**Task brief:** Convert the material below into a JSON list of strings, with one string for each line and no entries for blank lines.

===== Data supplied =====

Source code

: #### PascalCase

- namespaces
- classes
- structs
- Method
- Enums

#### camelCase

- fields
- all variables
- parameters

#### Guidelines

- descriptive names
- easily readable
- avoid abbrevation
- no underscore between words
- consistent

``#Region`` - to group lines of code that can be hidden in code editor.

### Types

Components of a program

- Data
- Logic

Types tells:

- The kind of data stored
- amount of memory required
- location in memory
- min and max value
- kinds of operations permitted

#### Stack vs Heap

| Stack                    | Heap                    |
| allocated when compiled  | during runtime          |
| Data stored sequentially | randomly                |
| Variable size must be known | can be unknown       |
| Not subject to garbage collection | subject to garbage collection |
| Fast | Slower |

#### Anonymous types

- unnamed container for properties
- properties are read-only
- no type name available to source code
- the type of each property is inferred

=====

**Exercise response:**
[
  "Source code",
  ": #### PascalCase",
  "- namespaces",
  "- classes",
  "- structs",
  "- Method",
  "- Enums",
  "#### camelCase",
  "- fields",
  "- all variables",
  "- parameters",
  "#### Guidelines",
  "- descriptive names",
  "- easily readable",
  "- avoid abbrevation",
  "- no underscore between words",
  "- consistent",
  "``#Region`` - to group lines of code that can be hidden in code editor.",
  "### Types",
  "Components of a program",
  "- Data",
  "- Logic",
  "Types tells:",
  "- The kind of data stored",
  "- amount of memory required",
  "- location in memory",
  "- min and max value",
  "- kinds of operations permitted",
  "#### Stack vs Heap",
  "| Stack                    | Heap                    |",
  "| allocated when compiled  | during runtime          |",
  "| Data stored sequentially | randomly                |",
  "| Variable size must be known | can be unknown       |",
  "| Not subject to garbage collection | subject to garbage collection |",
  "| Fast | Slower |",
  "#### Anonymous types",
  "- unnamed container for properties",
  "- properties are read-only",
  "- no type name available to source code",
  "- the type of each property is inferred"
]